Your answer must be the exact lines of the listing below that run from the line with "2025年09月11日" to the line with "фарбування або під шпалери.", ends included, and no pictures.

=-=-=

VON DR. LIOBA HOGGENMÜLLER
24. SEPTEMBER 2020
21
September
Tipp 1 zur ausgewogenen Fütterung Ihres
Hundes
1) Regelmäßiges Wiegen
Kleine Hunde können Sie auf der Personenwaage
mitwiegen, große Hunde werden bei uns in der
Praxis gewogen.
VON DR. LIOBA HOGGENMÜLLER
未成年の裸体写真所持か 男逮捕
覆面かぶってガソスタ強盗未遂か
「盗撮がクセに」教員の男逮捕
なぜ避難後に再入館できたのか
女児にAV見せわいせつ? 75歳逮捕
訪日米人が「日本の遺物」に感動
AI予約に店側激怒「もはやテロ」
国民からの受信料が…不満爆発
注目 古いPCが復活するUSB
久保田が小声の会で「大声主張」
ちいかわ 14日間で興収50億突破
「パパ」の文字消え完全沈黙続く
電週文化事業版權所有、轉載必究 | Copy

=-=-=

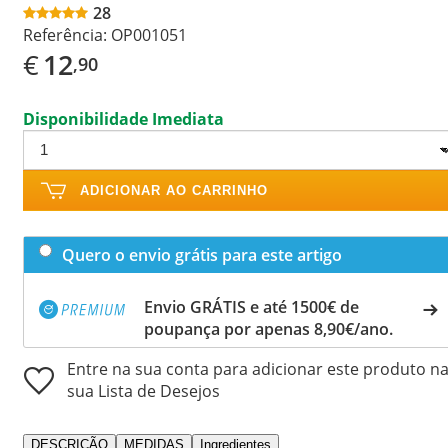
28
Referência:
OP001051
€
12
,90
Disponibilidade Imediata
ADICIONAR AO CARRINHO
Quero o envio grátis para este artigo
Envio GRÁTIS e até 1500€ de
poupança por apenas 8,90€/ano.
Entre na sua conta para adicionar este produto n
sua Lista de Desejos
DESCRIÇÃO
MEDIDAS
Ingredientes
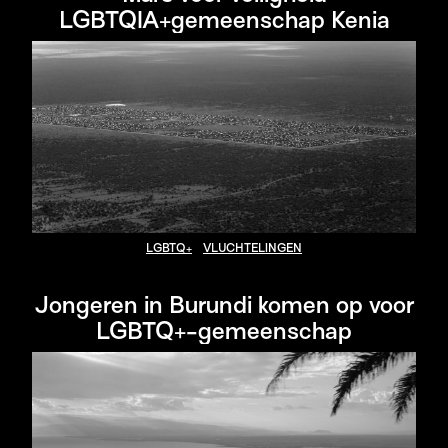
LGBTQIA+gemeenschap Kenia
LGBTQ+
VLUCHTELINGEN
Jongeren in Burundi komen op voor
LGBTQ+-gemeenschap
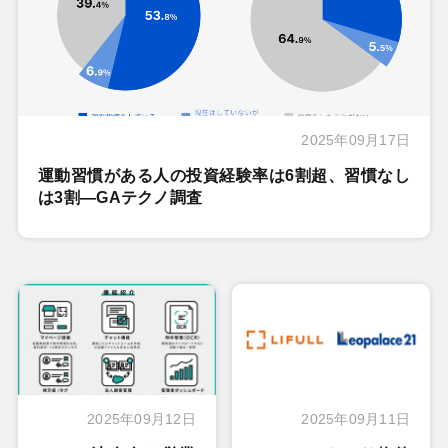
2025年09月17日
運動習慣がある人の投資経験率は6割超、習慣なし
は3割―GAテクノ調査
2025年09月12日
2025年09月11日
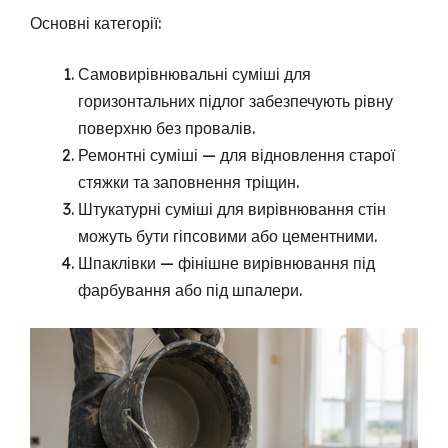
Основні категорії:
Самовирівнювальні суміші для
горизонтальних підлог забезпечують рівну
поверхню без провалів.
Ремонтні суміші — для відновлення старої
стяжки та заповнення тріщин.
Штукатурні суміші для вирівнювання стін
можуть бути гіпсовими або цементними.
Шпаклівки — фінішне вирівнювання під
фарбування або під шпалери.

=-=-=

## Task result
2025年09月11日
Основні категорії:
Самовирівнювальні суміші для
горизонтальних підлог забезпечують рівну
поверхню без провалів.
Ремонтні суміші — для відновлення старої
стяжки та заповнення тріщин.
Штукатурні суміші для вирівнювання стін
можуть бути гіпсовими або цементними.
Шпаклівки — фінішне вирівнювання під
фарбування або під шпалери.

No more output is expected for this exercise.